» **WORK ORDER 1**: Name every character mentioned in the plot summary of the Fragile Eternity article.
» **WORK ORDER 2**: Write the next part of the Fragile Eternity article's plot summary, picking up after its final sentence.

Fragile Eternity
- Author: Melissa Marr
- Cover artist: Mark Tucker (photography)
- Language: English
- Series: Wicked Lovely
- Genre: Young adult Urban fantasy
- Publisher: HarperTeen, an imprint of HarperCollins
- Publication date: April 21, 2009
- Publication place: United States
- Media type: hardcover
- Pages: 400 (hardcover)
- ISBN: 978-0-06-121465-3
- OCLC: 123118232
- LC Class: PZ7.M34788 Wi 2007
- Preceded by: Ink Exchange
- Followed by: Radiant Shadows

= Fragile Eternity =

2009 novel by Melissa Marr

Fragile Eternity is the third novel in the young adult series, Wicked Lovely by Melissa Marr and was published in 2009. Like the other novels in the series, it is set in the same universe but focuses on different characters.

== Plot summary ==
The novel begins with Aislinn and Seth arguing over their relationship, as Seth's mortality, Aislinn's immortality, and her ties to Keenan as the summer queen make a normal relationship near impossible.
Meanwhile, Bananach visits her twin sister, the High Queen Sorcha, telling her of Aislinn and Seth's relationship as well as predictions of impending war. Curious about Seth, Sorcha orders Devlin, her brother and advisor, to follow Seth to see if he is any threat to the balance of the Faery courts.

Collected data
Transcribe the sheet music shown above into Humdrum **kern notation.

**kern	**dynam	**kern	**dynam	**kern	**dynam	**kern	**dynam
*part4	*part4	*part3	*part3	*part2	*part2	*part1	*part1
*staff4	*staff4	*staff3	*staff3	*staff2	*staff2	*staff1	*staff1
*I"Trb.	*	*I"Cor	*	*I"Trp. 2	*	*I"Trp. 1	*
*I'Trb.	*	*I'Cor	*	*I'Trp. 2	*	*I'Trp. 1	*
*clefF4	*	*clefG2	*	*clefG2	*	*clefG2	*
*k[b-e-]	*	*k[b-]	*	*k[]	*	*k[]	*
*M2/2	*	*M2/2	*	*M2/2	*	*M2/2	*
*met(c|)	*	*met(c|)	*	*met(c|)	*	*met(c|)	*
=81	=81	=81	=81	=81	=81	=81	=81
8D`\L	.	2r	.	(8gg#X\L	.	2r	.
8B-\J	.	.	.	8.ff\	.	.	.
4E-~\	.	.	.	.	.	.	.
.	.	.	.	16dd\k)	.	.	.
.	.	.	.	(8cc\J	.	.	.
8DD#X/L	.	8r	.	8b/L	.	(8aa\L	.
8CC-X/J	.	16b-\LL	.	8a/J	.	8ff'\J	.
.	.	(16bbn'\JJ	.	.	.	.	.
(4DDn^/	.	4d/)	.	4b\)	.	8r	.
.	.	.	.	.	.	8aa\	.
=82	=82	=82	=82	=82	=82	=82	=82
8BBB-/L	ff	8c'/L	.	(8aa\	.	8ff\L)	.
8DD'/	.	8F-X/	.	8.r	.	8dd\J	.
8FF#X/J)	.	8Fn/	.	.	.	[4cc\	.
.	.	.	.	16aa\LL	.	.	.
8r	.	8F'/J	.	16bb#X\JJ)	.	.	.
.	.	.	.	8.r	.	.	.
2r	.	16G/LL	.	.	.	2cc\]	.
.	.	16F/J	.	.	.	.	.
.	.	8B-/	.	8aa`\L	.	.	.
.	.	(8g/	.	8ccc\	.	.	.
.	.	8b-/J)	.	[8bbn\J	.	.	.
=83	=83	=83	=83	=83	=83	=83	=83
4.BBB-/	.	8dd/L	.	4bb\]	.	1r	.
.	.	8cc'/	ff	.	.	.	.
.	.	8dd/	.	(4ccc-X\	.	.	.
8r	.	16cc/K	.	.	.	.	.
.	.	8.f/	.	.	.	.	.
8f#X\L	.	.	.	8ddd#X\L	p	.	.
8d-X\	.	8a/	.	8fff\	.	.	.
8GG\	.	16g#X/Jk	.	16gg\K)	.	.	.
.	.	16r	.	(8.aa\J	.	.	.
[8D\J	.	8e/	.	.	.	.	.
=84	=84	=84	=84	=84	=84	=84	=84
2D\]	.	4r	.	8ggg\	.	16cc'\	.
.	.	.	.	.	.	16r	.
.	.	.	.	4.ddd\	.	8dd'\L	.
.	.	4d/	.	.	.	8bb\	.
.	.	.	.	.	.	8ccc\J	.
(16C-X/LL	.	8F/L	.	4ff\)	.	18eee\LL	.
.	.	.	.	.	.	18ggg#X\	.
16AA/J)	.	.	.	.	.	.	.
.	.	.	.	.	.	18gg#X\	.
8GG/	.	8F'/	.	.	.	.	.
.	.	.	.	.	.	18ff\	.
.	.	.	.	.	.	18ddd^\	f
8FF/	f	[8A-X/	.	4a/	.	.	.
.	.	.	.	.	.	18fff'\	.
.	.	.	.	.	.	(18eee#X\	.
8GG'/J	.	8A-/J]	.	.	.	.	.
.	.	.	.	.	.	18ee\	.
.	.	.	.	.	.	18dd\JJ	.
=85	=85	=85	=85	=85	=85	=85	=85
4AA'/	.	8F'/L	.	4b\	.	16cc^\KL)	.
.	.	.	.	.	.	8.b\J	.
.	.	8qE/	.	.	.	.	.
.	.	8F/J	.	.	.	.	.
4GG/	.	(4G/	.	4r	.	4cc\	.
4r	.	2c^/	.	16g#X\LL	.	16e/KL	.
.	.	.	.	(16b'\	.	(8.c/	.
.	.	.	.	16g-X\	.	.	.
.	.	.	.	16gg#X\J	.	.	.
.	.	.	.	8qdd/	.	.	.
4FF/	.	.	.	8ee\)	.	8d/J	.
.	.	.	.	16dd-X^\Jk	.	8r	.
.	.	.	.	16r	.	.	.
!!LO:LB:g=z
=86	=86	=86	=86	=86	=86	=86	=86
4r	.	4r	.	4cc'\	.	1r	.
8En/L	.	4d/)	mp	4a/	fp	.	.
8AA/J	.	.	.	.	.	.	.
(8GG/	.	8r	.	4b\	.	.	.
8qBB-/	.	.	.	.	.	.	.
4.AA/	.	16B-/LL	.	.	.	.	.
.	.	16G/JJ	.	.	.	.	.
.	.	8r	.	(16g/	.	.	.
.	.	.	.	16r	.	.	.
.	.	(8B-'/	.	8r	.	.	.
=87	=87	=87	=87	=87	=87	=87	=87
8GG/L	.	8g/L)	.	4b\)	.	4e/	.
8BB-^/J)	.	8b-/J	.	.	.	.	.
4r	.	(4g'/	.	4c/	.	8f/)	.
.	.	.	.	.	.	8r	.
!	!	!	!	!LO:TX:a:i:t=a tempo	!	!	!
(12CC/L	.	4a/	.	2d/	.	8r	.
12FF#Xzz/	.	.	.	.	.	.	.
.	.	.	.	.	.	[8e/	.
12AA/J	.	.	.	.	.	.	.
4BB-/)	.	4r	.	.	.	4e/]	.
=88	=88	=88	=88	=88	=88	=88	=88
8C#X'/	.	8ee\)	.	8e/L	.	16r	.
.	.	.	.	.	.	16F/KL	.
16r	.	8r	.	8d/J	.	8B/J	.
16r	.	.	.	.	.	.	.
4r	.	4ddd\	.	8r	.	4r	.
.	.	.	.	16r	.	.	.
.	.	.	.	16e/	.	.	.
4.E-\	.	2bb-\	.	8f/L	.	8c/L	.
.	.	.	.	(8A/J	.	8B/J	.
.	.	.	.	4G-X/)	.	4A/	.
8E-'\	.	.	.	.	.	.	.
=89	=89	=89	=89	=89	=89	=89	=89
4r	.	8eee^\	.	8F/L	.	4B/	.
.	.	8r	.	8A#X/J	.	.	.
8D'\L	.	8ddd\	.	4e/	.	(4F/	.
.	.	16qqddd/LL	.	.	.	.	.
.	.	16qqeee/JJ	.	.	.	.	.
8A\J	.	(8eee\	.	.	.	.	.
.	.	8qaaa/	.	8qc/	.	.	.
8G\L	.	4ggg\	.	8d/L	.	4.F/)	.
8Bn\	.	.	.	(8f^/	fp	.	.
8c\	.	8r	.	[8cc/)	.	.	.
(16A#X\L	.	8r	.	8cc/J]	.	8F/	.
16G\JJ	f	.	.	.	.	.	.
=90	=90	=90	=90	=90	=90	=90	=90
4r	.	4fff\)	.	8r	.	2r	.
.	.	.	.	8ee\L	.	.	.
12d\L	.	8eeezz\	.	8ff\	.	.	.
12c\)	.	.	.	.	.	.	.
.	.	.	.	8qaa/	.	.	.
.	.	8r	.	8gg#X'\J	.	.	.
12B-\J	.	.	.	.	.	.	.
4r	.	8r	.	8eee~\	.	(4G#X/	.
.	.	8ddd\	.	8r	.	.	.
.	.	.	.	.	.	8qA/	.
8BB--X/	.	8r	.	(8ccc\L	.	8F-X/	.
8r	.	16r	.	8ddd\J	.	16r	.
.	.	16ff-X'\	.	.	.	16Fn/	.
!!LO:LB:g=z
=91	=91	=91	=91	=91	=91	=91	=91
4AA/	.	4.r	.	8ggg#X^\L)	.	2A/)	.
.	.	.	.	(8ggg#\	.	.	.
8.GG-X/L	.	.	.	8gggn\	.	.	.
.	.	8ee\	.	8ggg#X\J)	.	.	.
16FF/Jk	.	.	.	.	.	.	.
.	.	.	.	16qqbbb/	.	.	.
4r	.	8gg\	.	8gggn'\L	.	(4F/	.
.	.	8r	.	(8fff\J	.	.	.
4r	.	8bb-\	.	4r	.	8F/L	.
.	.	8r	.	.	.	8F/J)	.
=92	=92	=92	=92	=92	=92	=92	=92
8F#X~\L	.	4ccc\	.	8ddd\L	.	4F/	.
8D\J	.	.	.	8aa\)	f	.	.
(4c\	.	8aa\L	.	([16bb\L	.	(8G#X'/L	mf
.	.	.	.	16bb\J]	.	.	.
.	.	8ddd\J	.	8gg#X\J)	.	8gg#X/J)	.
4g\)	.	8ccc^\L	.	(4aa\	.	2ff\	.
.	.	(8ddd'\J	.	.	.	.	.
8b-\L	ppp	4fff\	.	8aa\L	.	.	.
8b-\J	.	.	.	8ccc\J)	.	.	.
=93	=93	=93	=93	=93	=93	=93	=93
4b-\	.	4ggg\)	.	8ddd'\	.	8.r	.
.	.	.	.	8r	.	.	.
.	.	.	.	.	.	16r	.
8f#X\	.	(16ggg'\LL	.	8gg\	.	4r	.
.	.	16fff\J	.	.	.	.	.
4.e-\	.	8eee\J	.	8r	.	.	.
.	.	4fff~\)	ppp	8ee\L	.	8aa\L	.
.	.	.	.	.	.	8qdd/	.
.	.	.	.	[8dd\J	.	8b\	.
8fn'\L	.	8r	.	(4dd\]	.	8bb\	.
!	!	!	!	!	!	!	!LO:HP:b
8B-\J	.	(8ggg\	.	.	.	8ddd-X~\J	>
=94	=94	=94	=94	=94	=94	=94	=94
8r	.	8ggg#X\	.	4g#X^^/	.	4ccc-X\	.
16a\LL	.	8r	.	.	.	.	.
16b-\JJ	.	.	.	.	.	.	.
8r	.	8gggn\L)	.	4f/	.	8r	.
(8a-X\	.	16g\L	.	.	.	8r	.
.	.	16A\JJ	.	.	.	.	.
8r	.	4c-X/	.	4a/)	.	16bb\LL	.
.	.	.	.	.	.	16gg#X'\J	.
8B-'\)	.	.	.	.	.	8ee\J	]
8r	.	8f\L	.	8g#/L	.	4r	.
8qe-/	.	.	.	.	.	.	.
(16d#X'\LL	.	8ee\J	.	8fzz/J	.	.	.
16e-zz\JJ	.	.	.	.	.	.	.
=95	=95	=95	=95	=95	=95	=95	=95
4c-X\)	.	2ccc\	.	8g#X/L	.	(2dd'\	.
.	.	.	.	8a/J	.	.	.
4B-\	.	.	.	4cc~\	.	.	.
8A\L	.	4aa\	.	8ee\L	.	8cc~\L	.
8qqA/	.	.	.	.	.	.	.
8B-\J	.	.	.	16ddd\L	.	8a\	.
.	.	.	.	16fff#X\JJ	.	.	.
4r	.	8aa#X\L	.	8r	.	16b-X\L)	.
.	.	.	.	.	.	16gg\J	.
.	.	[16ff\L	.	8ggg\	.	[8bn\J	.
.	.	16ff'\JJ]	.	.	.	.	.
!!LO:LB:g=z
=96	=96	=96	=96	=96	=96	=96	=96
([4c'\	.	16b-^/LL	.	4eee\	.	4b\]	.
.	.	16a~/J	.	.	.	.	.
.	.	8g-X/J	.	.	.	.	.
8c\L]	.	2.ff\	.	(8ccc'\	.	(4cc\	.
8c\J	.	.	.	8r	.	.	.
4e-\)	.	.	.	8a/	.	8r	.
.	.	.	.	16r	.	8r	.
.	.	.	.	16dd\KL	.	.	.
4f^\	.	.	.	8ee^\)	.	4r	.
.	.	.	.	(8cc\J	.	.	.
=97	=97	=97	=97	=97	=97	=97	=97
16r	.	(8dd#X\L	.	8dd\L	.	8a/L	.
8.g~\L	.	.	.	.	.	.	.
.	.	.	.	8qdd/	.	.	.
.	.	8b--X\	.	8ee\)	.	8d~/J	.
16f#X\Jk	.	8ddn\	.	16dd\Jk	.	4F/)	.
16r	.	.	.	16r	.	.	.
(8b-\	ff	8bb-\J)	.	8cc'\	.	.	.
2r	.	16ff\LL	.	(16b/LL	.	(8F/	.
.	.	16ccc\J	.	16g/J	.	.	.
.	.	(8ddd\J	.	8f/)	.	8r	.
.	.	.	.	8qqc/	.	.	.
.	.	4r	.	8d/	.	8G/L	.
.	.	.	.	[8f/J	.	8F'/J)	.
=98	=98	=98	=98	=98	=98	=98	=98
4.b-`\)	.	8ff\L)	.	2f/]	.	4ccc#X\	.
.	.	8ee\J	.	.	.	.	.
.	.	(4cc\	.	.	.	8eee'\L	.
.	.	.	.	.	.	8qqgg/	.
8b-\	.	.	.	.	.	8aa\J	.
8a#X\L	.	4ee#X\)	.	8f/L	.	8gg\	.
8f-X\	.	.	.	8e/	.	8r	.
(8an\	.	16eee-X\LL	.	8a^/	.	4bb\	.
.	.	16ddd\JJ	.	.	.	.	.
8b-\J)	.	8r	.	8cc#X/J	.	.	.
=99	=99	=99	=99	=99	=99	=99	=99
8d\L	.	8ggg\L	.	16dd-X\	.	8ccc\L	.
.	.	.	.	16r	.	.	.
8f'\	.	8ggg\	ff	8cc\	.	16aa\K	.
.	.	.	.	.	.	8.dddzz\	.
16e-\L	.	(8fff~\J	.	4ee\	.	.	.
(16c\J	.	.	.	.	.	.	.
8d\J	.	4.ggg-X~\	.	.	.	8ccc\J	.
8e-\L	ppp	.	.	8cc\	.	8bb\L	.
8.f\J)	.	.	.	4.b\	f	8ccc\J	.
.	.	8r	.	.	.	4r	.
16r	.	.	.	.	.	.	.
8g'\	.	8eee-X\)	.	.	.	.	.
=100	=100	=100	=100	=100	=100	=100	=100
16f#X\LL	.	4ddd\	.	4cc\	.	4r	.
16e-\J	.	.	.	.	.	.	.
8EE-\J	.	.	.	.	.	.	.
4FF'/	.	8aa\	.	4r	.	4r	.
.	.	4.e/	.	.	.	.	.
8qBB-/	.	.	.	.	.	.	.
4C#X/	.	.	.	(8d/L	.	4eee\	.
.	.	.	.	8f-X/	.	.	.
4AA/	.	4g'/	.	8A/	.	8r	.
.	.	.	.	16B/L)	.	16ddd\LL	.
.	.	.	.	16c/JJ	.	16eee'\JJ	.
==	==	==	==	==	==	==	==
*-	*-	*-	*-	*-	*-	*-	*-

» **EXERCISE RESPONSE 1**: Aislinn, Seth, Keenan, Bananach, Sorcha, Devlin

» **EXERCISE RESPONSE 2**:
Niall offers Seth the protection of the Dark Court, which means that threats or violence against Seth would be treated as a threat or violence against the court as a whole. Niall explains that this would protect him against any potential threat from Keenan in the event that the Faery king decided to dispose of him.

Due to it being the summer season, Aislinn and Keenan are growing more physically attracted to each other as the king and queen of the summer fae.
During this time, the Winter Queen, Donia, grows increasingly unsatisfied with the relationship between herself and Keenan, telling him that his attraction to Aislinn must stop so that she can be the only one in his life. She escalates a confrontation initiated by Aislinn to physical injury.

In the fallout of Keenan healing Aislinn, Seth calls for a break in their relationship. After leaving, Seth is abducted by Bananach, who takes him to Sorcha. Sorcha offers to make Seth a powerful faery capable of using her own powers as long as he stays with her for one month each year. During his time in Faerie, Seth develops a mother/son relationship with Sorcha, gaining great influence in her court as well as a strong connection with her.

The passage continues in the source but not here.